**Passage shown**
____

I doubt I could be diagnosed as schizophrenic, I didn’t hear voices or see things that weren’t there. But I did feel this looming depression. I always felt cramped, I always felt like I was walking on a balance beam; it was as though every turn I made led to a brick wall, and there were lots and lots of turns… While I did tend to stay up late and not get much sleep, I didn’t experience a change in sleeping patterns. The strangest thing was my inability to sit comfortably on a soft chair or sofa. I’d find that sitting on a nice chair was, well, unusual . I also couldn’t talk to people outside of work. For example, I’d go into a grocery store and I found that I didn’t know how to answer a question like “cash or credit card?” Instead of cooking for myself, I’d eat at lousy restaurants or “Korean” delis, not caring what I ate. I also didn’t bother getting a haircut for almost a year… Something prevented me, however, from turning to alcohol and/or drugs; it would have been a great chance to become an alcoholic, too. Something also kept at me to continue writing for Ink Nineteen and persevering at interviewing bands and listening to hundreds of new records.
In Barbara O’Brien’s case, physical changes in her surroundings eventually brought her out of schizophrenia, and that’s what took away my insanity.
What brought me out was moving to larger living quarters in May 1996. They’re larger and near the good commuter train line. Then I joined a gym in New York City, so that I’d have no excuse for missing a workout before or after work. I also started making my own food again. And from then to about November of 1997, when a large Asian affliction finally subsided, I was in a personal rebuilding stage. I began to get into a daily routine, just like I’d had back in Melbourne circa 1993. Things became normal, and I was becoming someone I’d recognized. This period of rebuilding is best described, somewhat cryptically, in one of my best Ink Nineteen essays of 1997, “Stay Plaid.”

____

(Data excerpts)
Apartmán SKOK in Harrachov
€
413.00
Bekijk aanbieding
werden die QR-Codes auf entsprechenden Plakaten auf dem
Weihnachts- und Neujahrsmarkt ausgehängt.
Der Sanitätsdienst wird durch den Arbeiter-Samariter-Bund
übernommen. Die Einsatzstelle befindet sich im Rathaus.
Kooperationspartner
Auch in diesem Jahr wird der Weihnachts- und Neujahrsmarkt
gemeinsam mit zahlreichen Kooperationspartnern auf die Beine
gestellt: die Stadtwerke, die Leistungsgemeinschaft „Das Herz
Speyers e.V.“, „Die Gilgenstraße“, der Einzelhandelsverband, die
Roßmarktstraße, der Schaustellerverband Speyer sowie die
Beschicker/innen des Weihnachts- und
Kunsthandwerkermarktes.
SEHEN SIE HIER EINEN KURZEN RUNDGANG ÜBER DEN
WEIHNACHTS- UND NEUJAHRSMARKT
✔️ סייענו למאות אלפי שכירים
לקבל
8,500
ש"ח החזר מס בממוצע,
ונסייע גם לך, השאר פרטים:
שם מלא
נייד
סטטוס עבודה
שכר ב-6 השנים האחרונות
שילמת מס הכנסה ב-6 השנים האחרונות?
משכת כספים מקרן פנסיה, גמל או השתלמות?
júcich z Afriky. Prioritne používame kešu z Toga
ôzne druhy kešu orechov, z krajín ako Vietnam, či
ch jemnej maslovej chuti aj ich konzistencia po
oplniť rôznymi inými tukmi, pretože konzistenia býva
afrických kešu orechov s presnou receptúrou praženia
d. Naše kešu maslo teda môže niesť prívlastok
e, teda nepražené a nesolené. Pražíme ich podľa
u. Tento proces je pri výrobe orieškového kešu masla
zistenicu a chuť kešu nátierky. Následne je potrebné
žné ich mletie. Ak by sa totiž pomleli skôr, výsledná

____

**The task**
Extend the personal account of depression and recovery, picking up after its final sentence about the essay "Stay Plaid."

**Reply**
Between then and January 1998, I concerned myself with planning the future, which included gaining insight into just what I’m supposed to be doing with myself, and firmly re-establishing my relationship with the Lord (surprised? you shouldn’t be). In January 1998, I took an opportunity and moved to a differnet division of my company. What I did before was concerned with getting other people to do things for me, all the time preparing “cover your ass” documentation and learning the art of finger-pointing. In other words, I was a “project manager.” The technical challenges I craved simply weren’t there. Not that the work was easy, it’s that someone else did all the technical work, and all I did was attach a memo asking that they do it. Not only that, but I had to reduce any related technical discussions to a fourth-grade level and limit most matters to funding. Most important, it seemed, was getting around regulations and avoiding business processes no one knew in the first place. Actually, spending all the money was the most important thing… For crying out loud! I’m an engineer! I want to build things, not write memos and chase money! (Note the wise: I did the job properly and took the check. Quitting the job would have been stupid , insanity or no insanity.)
Now, things are totally different. What I do now involves serious technical work in the office balanced with lots of field time. I no longer feel like a fish out of water (a lot of the time I’m in the water, literally). Plus, I’m always working with people of good technical and scientific focus. Business processes are looked upon as just that: processes. They’re not considered obstacles at all, but simply a small and necessary part of the job we do. And the work is very exciting, as I get to engage in meaningful technical discussions and draw lines on big pieces of paper. Like I told an old colleague a few months ago, “every day is like Saturday.” I want to go to work, I love my job; it’s fun!
Actually, I’m just happy being “sane.”